:: Challenges ::
(1) Transcribe everything in the rare earths and EU article from "Starting with these" down to "the European Union(EU).".
(2) Answer these questions from the rare earths and EU article:
(a) By what percentage does the EU plan to cut greenhouse gas emissions by 2020?
(b) Which rare earth elements did the European Commission's Report on Critical Materials for the EU rank highest for supply risk?
(c) What share of global REE supplies goes into magnets?
(3) Carry the rare earths and EU article forward from its last sentence.

:: Text section ::

□ □ □ □ □

Critical Defence Materials: REEs and the EU

Starting with these three articles on Rare Earth Elements(REEs), the Critical Defence Minerals series examines the minerals and materials used in the manufacture of modern military technologies. The first part of this series analyzed the centralization of REE supply, their usages, and recent U.S. domestic legislation regarding issues in their supply. The second part of this series examined the international reaction to China’s illegal REE export quotas in 2012. This article will conclude the examination of REEs by broadening the scope to the European Union(EU).

2000px-Rareearth_production.svg

The EU Common Security and Defence Policy does not particularly address materials required for defence manufacturing. This may be a result of member states wishing to protect their national defence manufacturing industries from EU involvement and influence. The EU has instead focused on civilian applications of materials, addressing their importance for European economies.

The European Union is currently in the process of executing an EU-wide low-carbon plan, which has raised the significance of REEs to governments as they attempt to decrease green house gas emissions by 20% by 2020.  This is significant because REEs are required for the strong magnets used in many low-carbon energy generation technologies such as wind turbines. REEs are also significant in non low-carbon industrial activities, such as in fluid-cracking catalyst materials used in oil refining. They are also used in catalysts used in the automobile industry. 20% of global REE supplies are used in catalysts, and 21% are used in magnets, making these the primary end uses for civilian applications.

London is the global leader in metal trading through the London Metals Exchange(LME) for the most-used metals  such as aluminum, copper and lead, but not REEs. In the European Commission’s Report on Critical Materials for the EU, which explores all critical materials, heavy REEs were ranked highest for supply risk. EU reports compare supply risk with economic importance to classify the criticality of a mineral supply.

The European Commission’s Raw Materials Diplomacy policy has specifically mentioned rare earths as a resource of interest in policy dialogues  with China, Russia, the US, Japan, Canada, and Australia. The commission has provided scientific research funding, and has been attempting to find substitutes for REEs in order to bypass their essential role in many manufacturing processes. There have also been attempts to recycle REEs, but the nature of their usage makes this economically unfeasible. REEs are used in extremely small but critical quantities in most of the technologies requiring them. Recycling involves separating this small quantity from each product.

□ □ □ □ □

:: Stored data ::
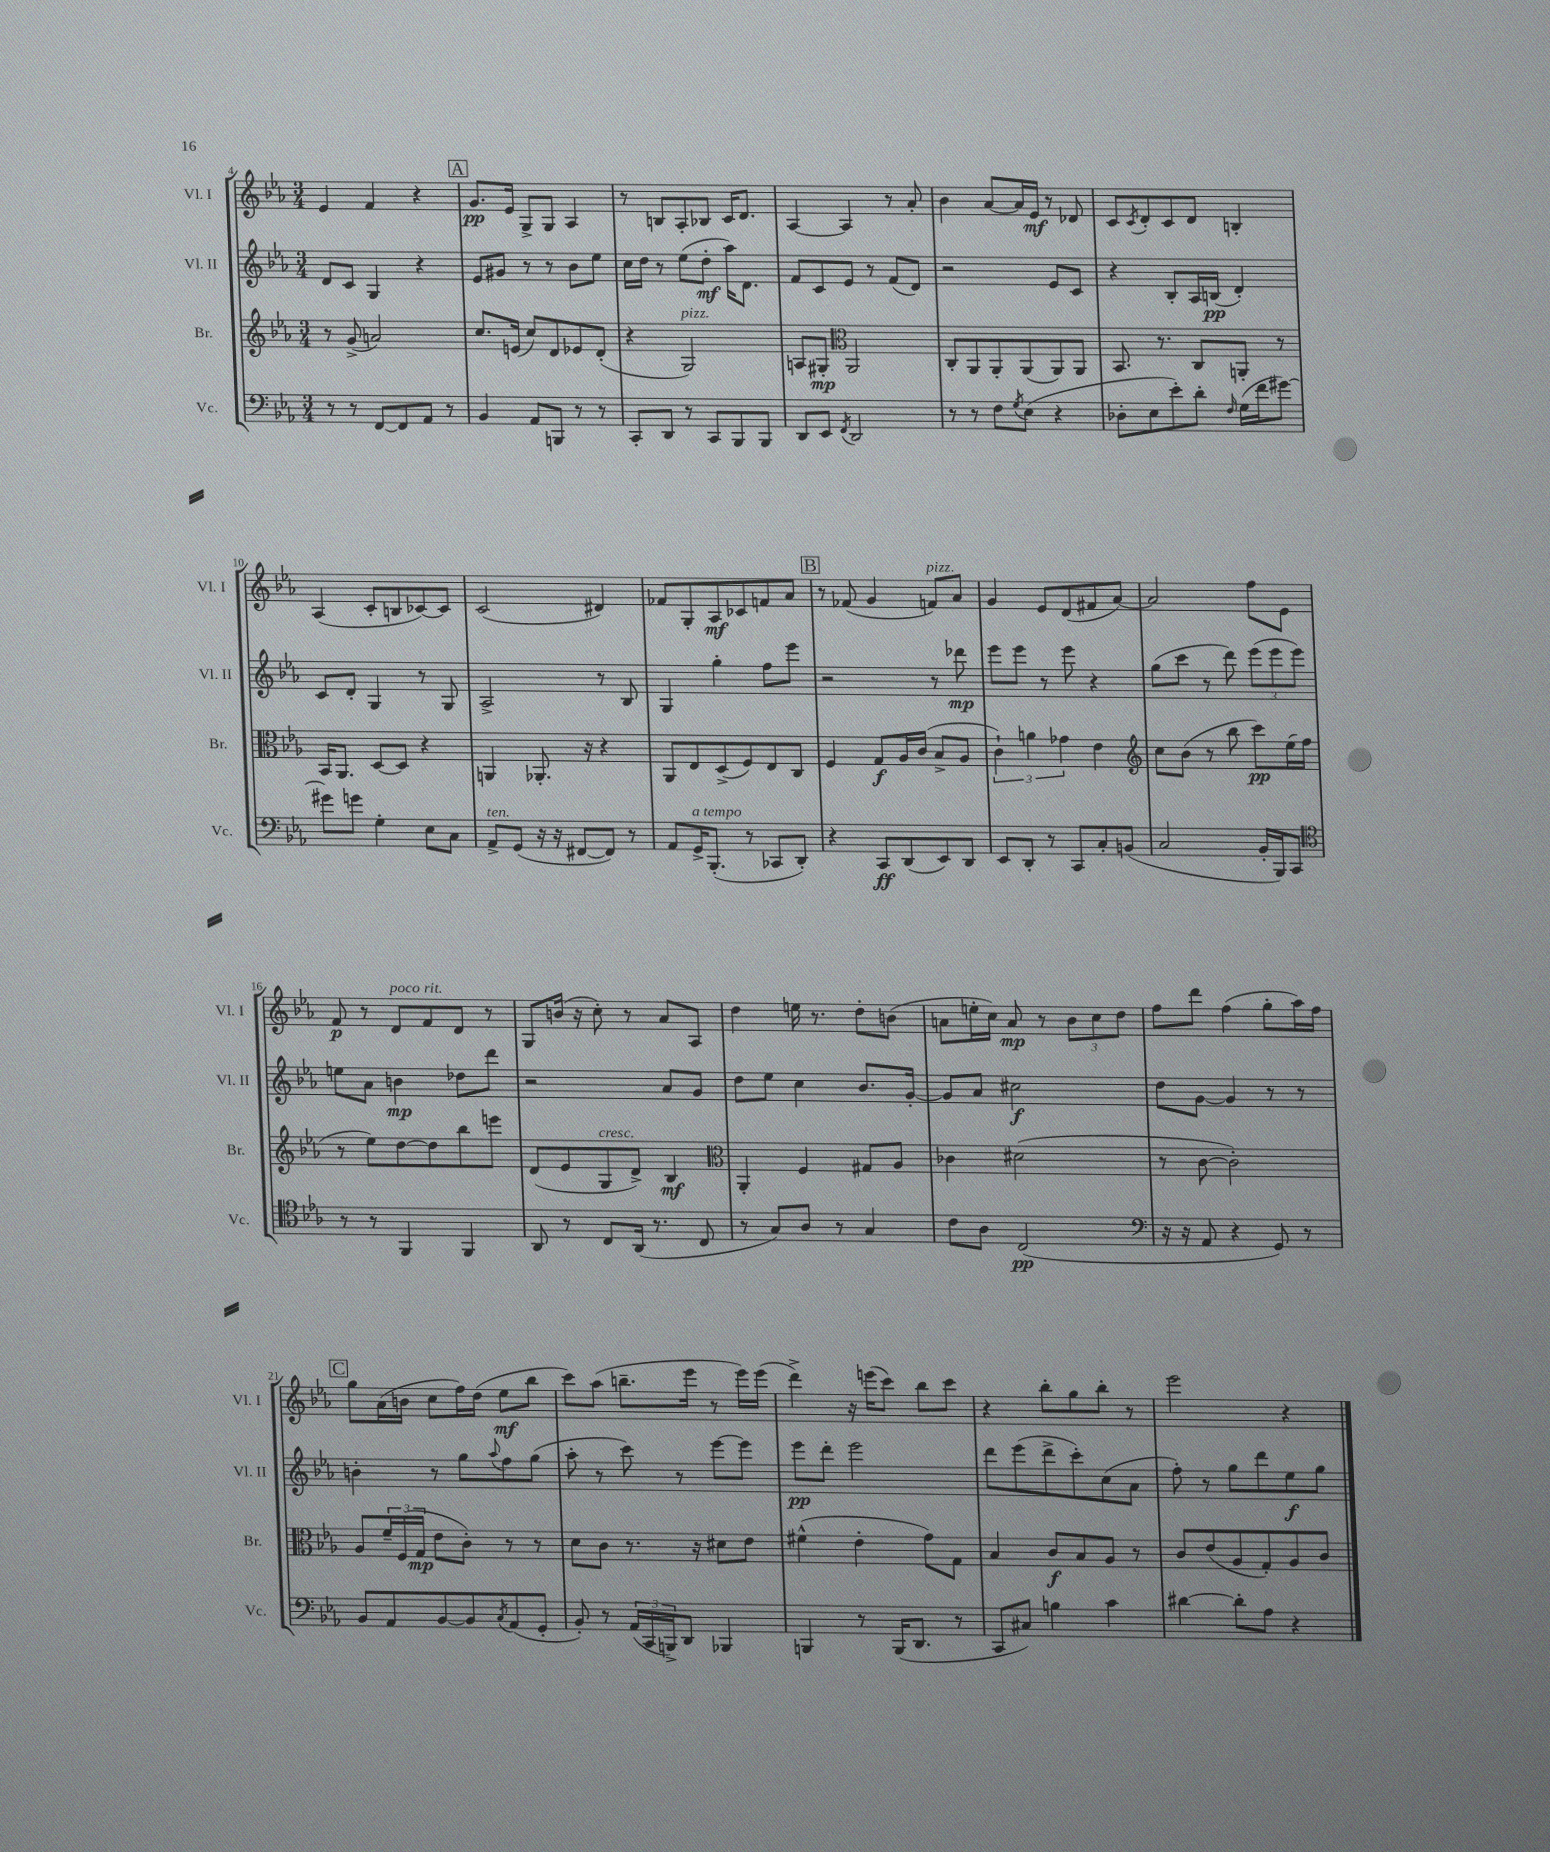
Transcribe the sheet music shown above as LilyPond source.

□ □ □ □ □

:: Outputs by task ::
(1)
Starting with these three articles on Rare Earth Elements(REEs), the Critical Defence Minerals series examines the minerals and materials used in the manufacture of modern military technologies. The first part of this series analyzed the centralization of REE supply, their usages, and recent U.S. domestic legislation regarding issues in their supply. The second part of this series examined the international reaction to China’s illegal REE export quotas in 2012. This article will conclude the examination of REEs by broadening the scope to the European Union(EU).

(2)
(a) 20%
(b) Heavy REEs
(c) 21%

(3)
Many European states have implemented low-carbon plans in cooperation with higher-level European Union commitments, emphasizing green energy.  Climate change is a foundational concern of Europe 2020, a massive EU economic development project which, among other things, aspires to reduce green-house gas emissions across Europe. Many of these low-carbon energy technologies rely heavily on REEs, which has has an impact on the focus of reports regarding their sources. In the Netherlands, for example, the Royal Netherlands Chemical Society has produced reports commenting on the importance of REEs in green-energy plans, and their role in the bigger picture of low-carbon commitments. Wind-turbine production is of particular concern, as turbines rely on magnets composed of REEs neodymium, gadolinium, dysprosium, and terbium. The substitution for these REE magnets involves using a gearbox instead, which is more subject to wear and tear, and occasional break-down. REEs are also used in electric car batteries and solar panels.

The supranational framework of the European Union has addressed the issue through a number of working groups and reports. Furthermore, a number of policy commitments such as Europe 2020 require member states to develop low-carbon energy infrastructure reliant on REEs. The EU has published a number of reports, in hopes of promoting further action at the Member State level. These reports highlight the civilian applications of REEs, which are as numerous as their military usages. This is significant because the character of REE supply concerns in Europe are decidedly different from that in the United States, which is more focused on military applications for REEs.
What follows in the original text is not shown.